» WHAT IS REQUIRED
Within the entries below, please retype exactly the lines starting with the line that has "PRO Axle Hole Driller Tool" and going on through the line that has "on or after 1 July 2024", but not the pictures.

» STUDY MATERIAL

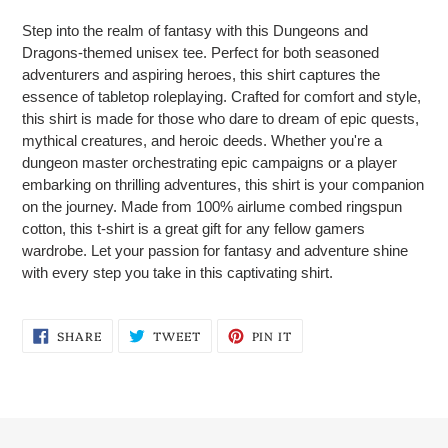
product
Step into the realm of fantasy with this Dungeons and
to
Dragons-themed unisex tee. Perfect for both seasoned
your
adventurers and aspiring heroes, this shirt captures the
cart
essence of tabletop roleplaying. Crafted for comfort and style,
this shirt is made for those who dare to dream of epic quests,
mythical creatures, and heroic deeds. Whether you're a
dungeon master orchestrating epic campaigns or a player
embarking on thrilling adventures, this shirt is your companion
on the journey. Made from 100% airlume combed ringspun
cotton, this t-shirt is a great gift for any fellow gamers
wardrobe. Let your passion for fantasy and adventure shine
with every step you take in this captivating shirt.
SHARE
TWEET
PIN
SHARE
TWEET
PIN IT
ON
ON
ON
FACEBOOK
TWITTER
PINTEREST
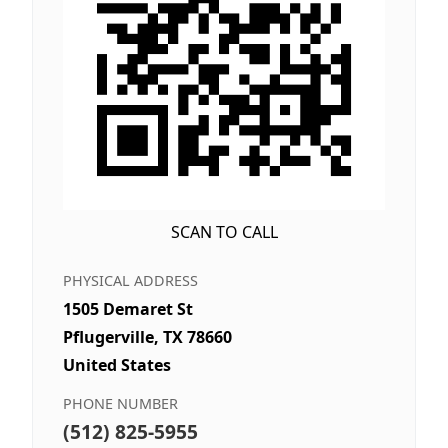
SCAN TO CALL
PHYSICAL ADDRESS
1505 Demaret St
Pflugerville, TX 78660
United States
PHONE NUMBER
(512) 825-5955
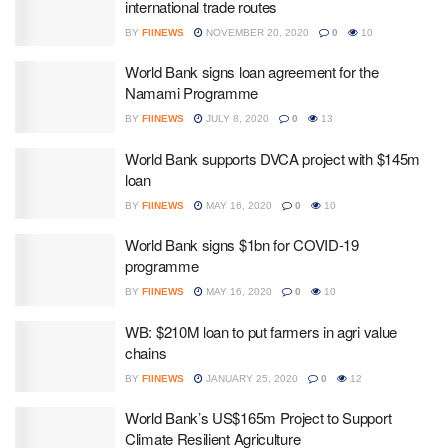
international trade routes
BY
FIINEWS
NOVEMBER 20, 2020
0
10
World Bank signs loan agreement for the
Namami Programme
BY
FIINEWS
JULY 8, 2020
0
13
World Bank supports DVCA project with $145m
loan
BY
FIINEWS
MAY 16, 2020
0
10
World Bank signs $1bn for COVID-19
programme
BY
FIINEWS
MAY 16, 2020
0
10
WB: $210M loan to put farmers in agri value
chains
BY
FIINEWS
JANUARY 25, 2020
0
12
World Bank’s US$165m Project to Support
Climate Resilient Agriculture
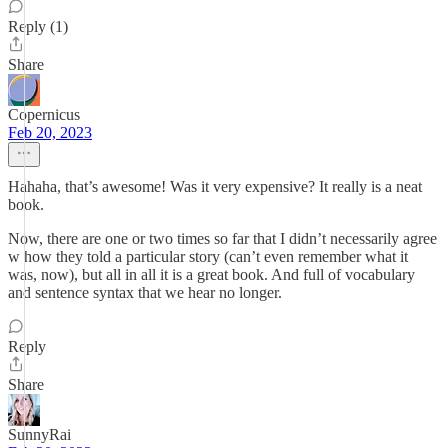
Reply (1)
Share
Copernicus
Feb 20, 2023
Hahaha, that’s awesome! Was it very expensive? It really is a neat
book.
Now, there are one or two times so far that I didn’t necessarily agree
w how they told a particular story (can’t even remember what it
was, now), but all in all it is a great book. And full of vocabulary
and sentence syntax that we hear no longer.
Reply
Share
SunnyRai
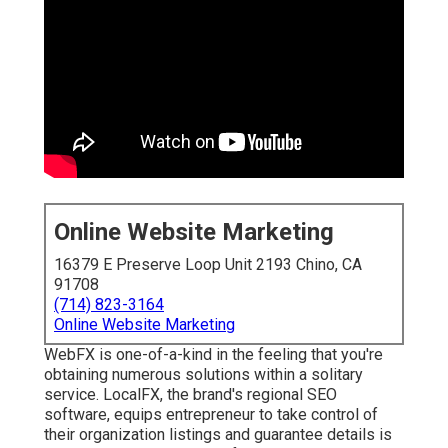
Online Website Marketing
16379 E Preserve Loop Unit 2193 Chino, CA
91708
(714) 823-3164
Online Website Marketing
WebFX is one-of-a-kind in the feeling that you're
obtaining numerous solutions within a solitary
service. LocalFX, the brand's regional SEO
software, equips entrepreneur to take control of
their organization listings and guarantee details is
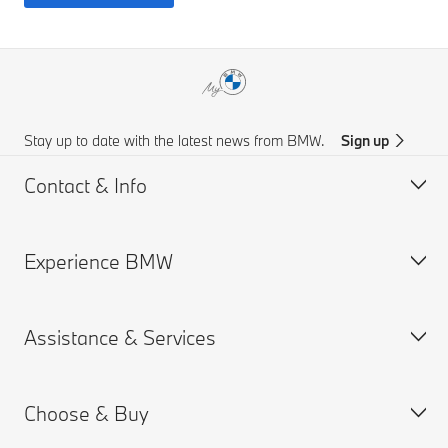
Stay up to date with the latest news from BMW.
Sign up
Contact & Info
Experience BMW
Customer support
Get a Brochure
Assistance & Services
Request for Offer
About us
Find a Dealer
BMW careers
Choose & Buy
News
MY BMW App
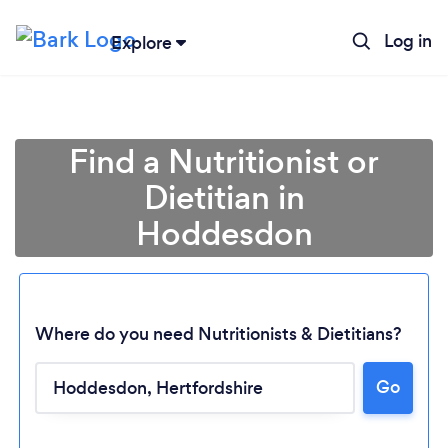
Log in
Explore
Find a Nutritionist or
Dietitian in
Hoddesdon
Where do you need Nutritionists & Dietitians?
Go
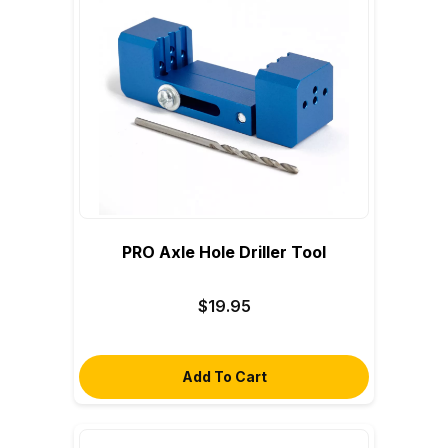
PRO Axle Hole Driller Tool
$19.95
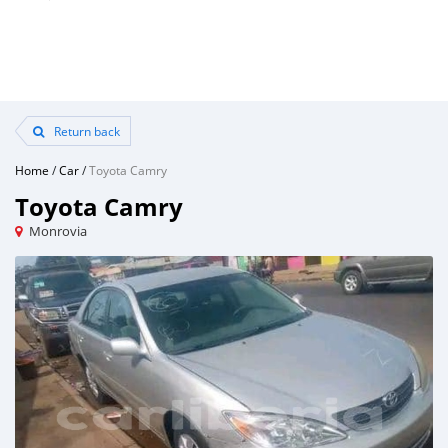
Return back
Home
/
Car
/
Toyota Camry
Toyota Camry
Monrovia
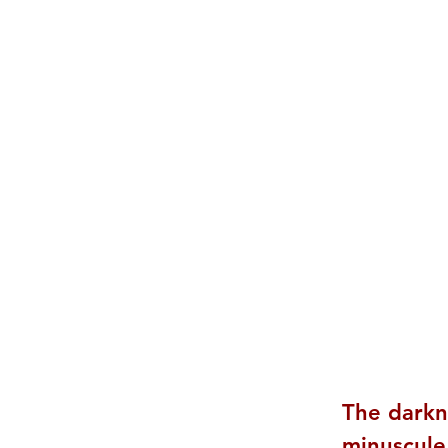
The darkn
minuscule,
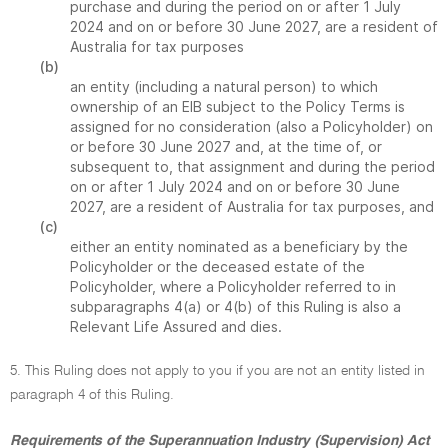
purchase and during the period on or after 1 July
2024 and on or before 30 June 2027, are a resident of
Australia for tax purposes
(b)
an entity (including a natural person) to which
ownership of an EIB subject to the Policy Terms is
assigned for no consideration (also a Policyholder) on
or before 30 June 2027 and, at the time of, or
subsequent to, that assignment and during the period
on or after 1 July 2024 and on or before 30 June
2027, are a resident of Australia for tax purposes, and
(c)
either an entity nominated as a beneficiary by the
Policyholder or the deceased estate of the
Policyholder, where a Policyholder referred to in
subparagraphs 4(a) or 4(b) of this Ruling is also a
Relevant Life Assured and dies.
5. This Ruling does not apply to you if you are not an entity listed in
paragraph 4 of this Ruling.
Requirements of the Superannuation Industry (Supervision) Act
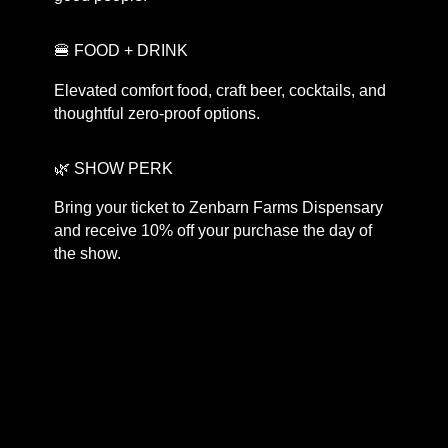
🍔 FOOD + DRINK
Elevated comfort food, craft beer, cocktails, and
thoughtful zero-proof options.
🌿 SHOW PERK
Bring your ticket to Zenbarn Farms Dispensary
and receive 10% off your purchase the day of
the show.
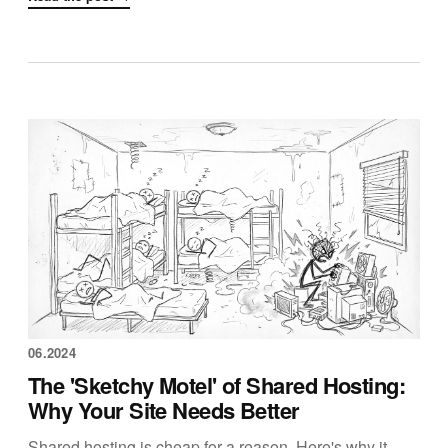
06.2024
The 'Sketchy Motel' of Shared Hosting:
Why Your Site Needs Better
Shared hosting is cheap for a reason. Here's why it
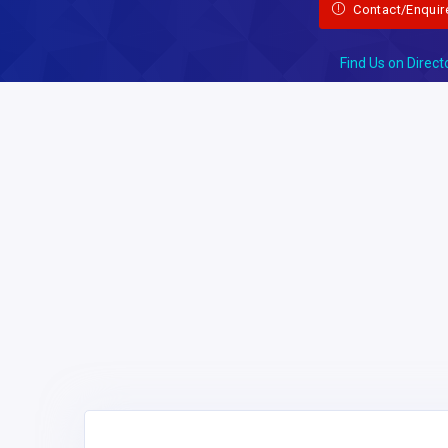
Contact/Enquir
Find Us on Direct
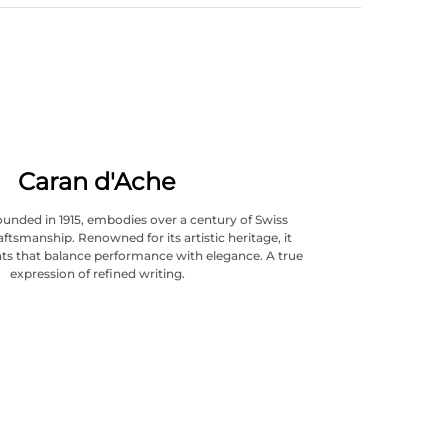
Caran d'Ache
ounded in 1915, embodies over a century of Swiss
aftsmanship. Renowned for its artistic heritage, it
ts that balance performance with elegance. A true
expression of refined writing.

» WRITTEN ANSWER
PRO Axle Hole Driller Tool
$19.95
Return back
Home
/
Car
/
Toyota Camry
Toyota Camry
Monrovia
The darkn
minuscule,
purchase and during the period on or after 1 July
2024 and on or before 30 June 2027, are a resident of
Australia for tax purposes
(b)
an entity (including a natural person) to which
ownership of an EIB subject to the Policy Terms is
assigned for no consideration (also a Policyholder) on
or before 30 June 2027 and, at the time of, or
subsequent to, that assignment and during the period
on or after 1 July 2024 and on or before 30 June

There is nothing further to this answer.